Thursday, August 14, 2003

Software I Want

I get a bunch of e-newsletters from Infoworld. As a rule they are fairly interesting, and actually replicate so much of the content of the actual magazine that I rarely open the paper version any more. In the last couple of weeks they have started to roll over their newsletter source addresses from (or something like that ) to This, combined with a set of new correspondents, has had me recreating a bunch of e-mail filters in an attempt to guide e-mail to its final location in my system.
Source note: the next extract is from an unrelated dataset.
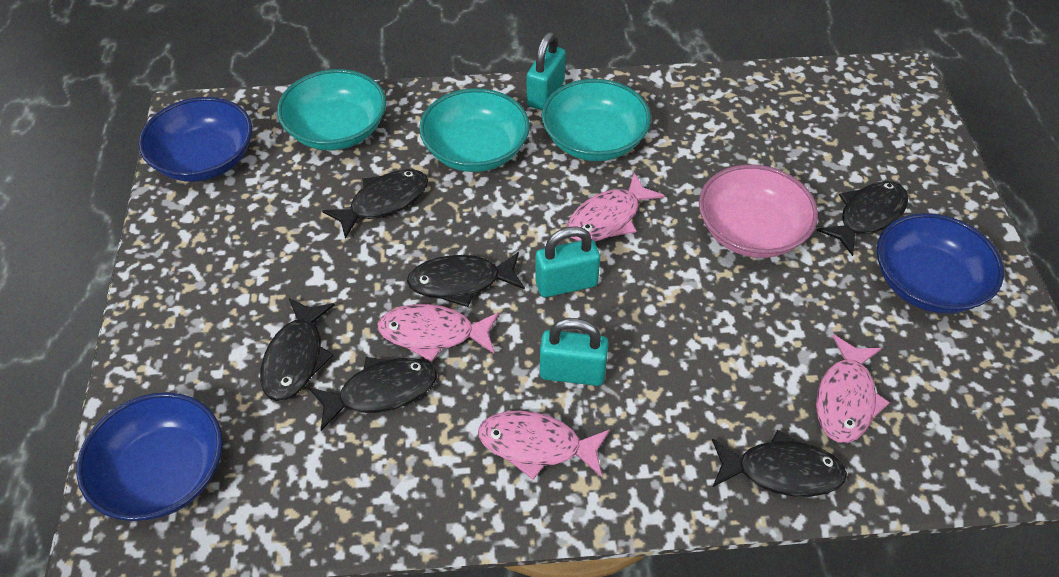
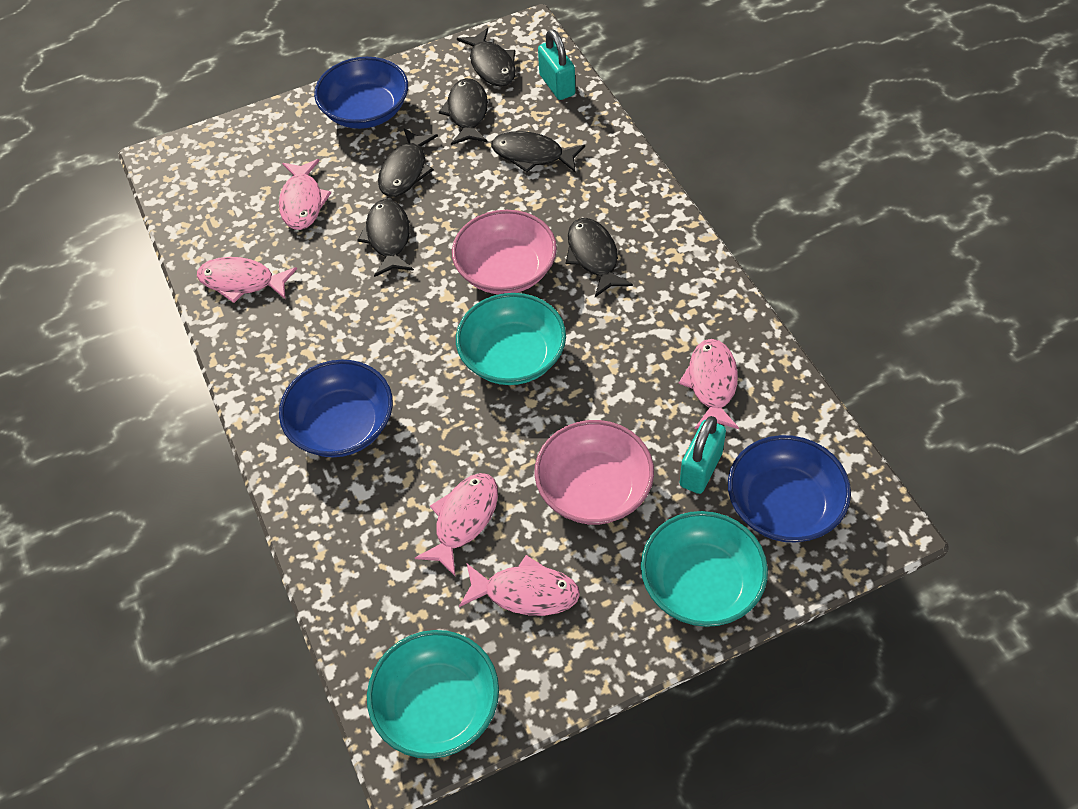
pink bowl: 1 -> 2
pink fish: 4 -> 5
turquoise padlock: 3 -> 2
I shouldn't have to do this, or at least I shouldn't have to do more than a little training. At the moment I am using PopFile as an e-mail proxy that performs initial bucketing classification for me. I divide my mail into 11 broad categories (termed buckets), and then use Eudora's filters to further subclassify the mail into the appropriate folder. I noticed that Popfile was able to successfully identify the newsletters as still coming from Infoworld (one of my buckets) despite the address change, but Eudora was discombobulated by the change and largely ignored the mail. This made me realise that I want an e-mail client with Bayesian filtering, and a filter attached to each mailbox. Then when I reclassify mail (i.e., move it from my Inbox to a particular folder) I want it to start to learn where I put things, so that it can classify things in the future. It shouldn't be so much to ask.

With PopFile, I've had 98.97% accurate filtering since June 11th, spread over 11 buckets. If I were doing simple Spam/Ham filtering instead it would probably be well over 99% accurate. Now, in Eudora I probably have over a hundred mailboxes (I'm a packrat) but probably only 20 of them get significant traffic. With a learning Bayesian system, I would expect to see rapidly increasing accuracy in classification with little or no direct action on my part. This type of advance is where the productivity savings promised by the information age start to pay off.